28/06/11

Malaria R&D ‘needs better funding coordination’

Plasmodium vivax is an overlooked species of the malaria parasite Copyright: CDC

Send to a friend

The details you provide on this page will not be used to send unsolicited email, and will not be sold to a 3rd party. See privacy policy.

[LONDON] Malaria control gains could be jeopardised by a lack of donor coordination and the small number of disparate funders, despite a steady growth in funding for research and development (R&D), says a report.

Investment in malaria R&D has quadrupled from US$121 million in 1993 to US$612 million in 2009, resulting in the strongest pipeline of control and prevention measures in history, according to a report published today (28 June) by Policy Cures, an independent non-profit research group with branches in Australia and the United Kingdom.

But the money has been spread unevenly among the different strategies to fight the disease — which kills three-quarters of a million people each year — according to ‘Staying the Course? Malaria Research and Development in a Time of Economic Uncertainty’.

The majority of funding goes towards drug development (38 per cent), vaccines (28 per cent) and basic research (23 per cent) with just five per cent for diagnostics and vector control development. The inequalities reflect differences in development costs but also highlight a gap in funding for diagnostics.
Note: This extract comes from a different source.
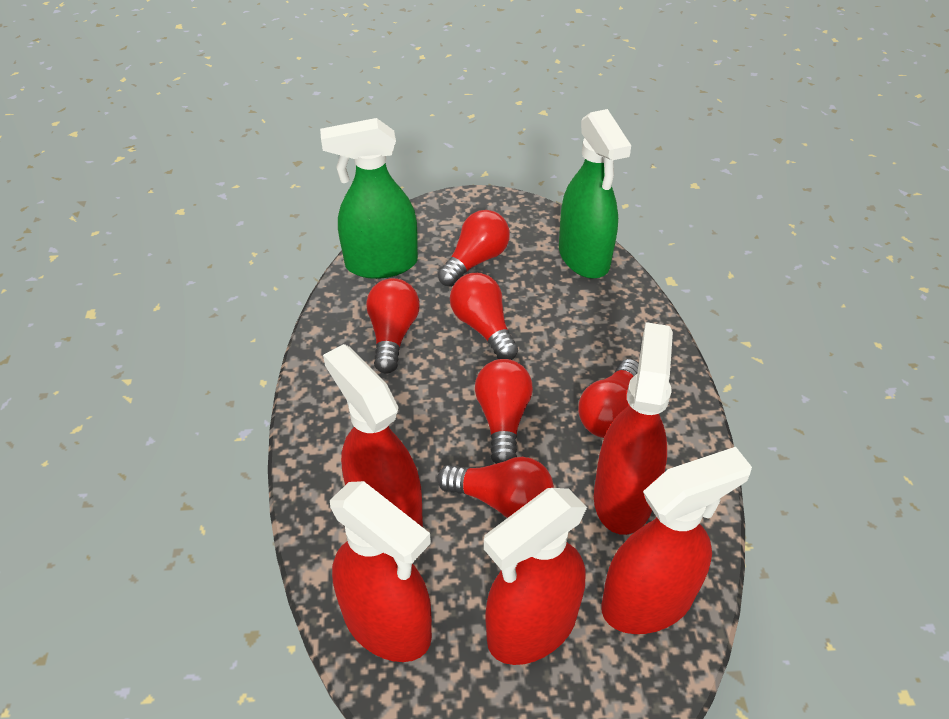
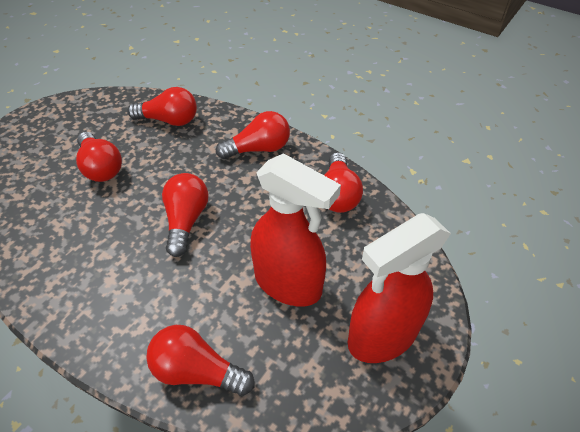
green spray bottle: 2 -> 0
red spray bottle: 5 -> 2

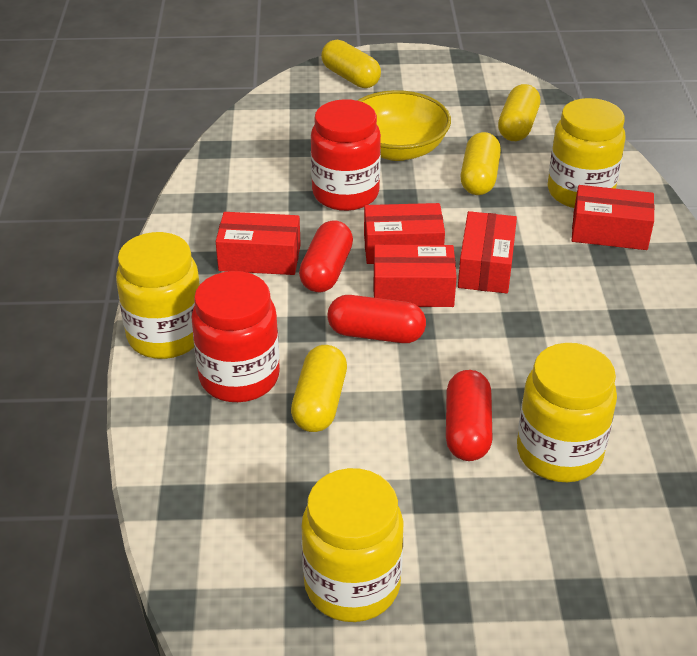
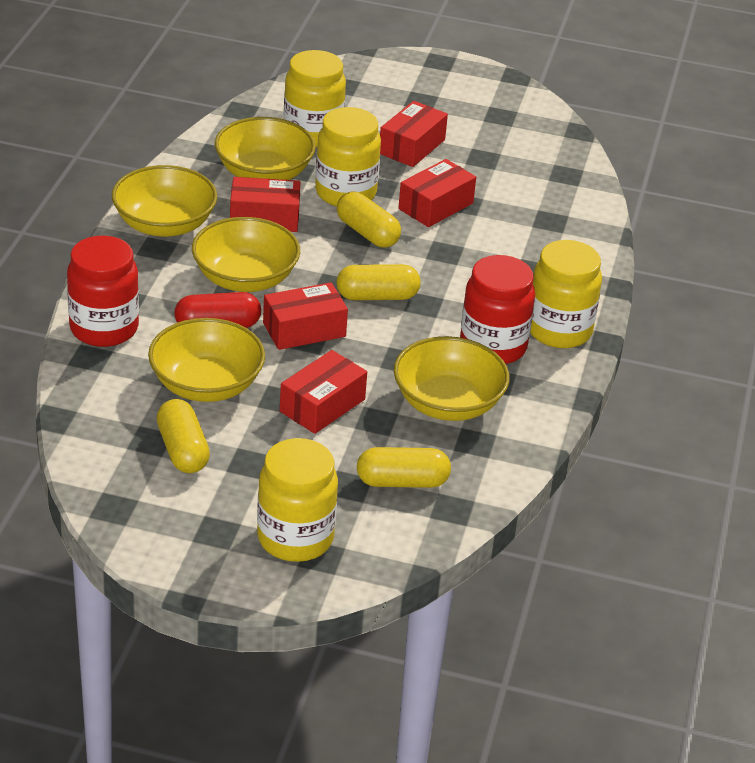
red capsule: 3 -> 1
yellow bowl: 1 -> 5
Better coordination between public, private and philanthropic funders could help correct the inequality.

"This can be done by providing funders with information, so everyone knows what everyone else is doing, shared metrics allowing to compare different projects; and, finally, a forum where major funders can meet," Mary Moran, director of Policy Cures, told SciDev.Net.
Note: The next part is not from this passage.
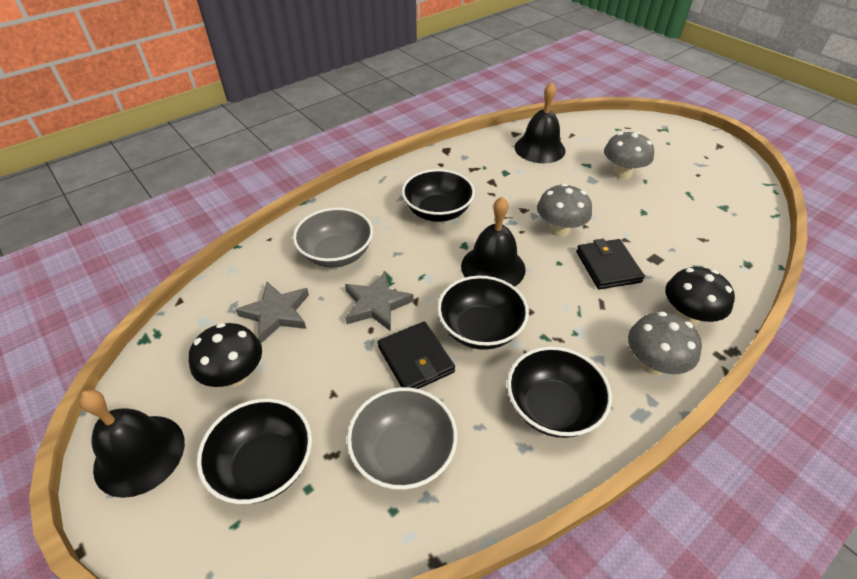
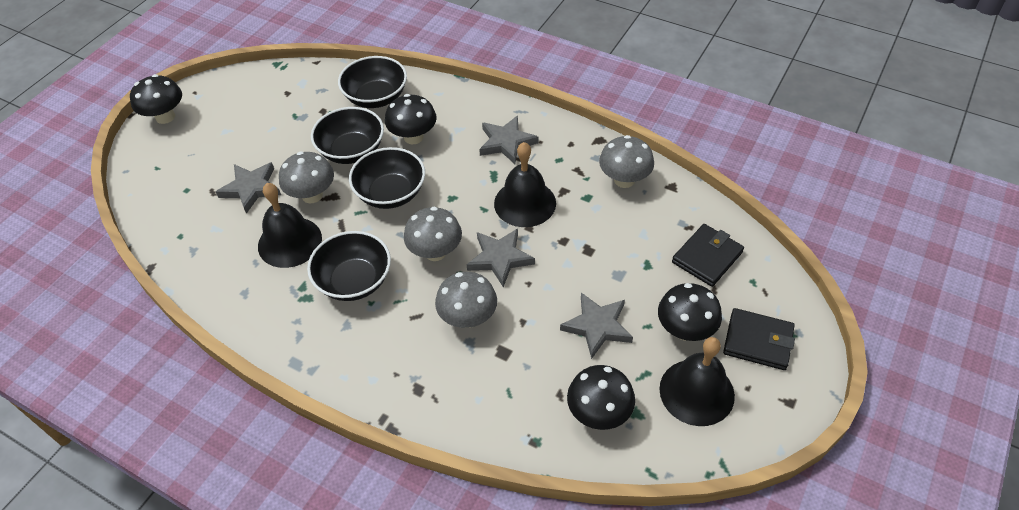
black mushroom: 2 -> 4
grey bowl: 2 -> 0
grey mushroom: 3 -> 4
grey star: 2 -> 4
Two organisations, the Bill & Melinda Gates Foundation and the US National Institutes of Health, provided half of the global malaria R&D funding between 2007 and 2009.

"This is a risky situation, because if these donors change their focus or have financial difficulties, you can lose a big chunk of your funding," said Moran.

Christine Manyando, head of the public health department at the Tropical Diseases Research Centre in Ndola, Zambia, said the report "is very important because if funding now decreases, we might go back to where we were before."

In order to achieve global plans for malaria control and eradication, the funding needs to increase modestly for the next five to six years and can then begin to decrease, says the report.

Tido von Schoen-Angerer, executive director of Medecins Sans Frontieres’ Campaign for Access to Essential Medicines said: "I was positively surprised to see the current situation of R&D funding for malaria. The challenge now is mainly to maintain the funding and make adjustments in the distribution between areas."

But Ian Boulton at TropMed Pharma Consulting, pointed out that although the conclusions in the report are "sensible", it may be misleading to assume that malaria prevalence will drop off as predictably as the reports suggests.

The parasite’s ability to develop resistance to new agents quite rapidly and the lack of funding for research on drugs against Plasmodium vivax, one of the overlooked species of the parasite, will remain a major obstacle to eliminating the disease, he said, adding that "it would be prudent to continue to maintain a high level of R&D to find new classes even as the ones now in development are deployed".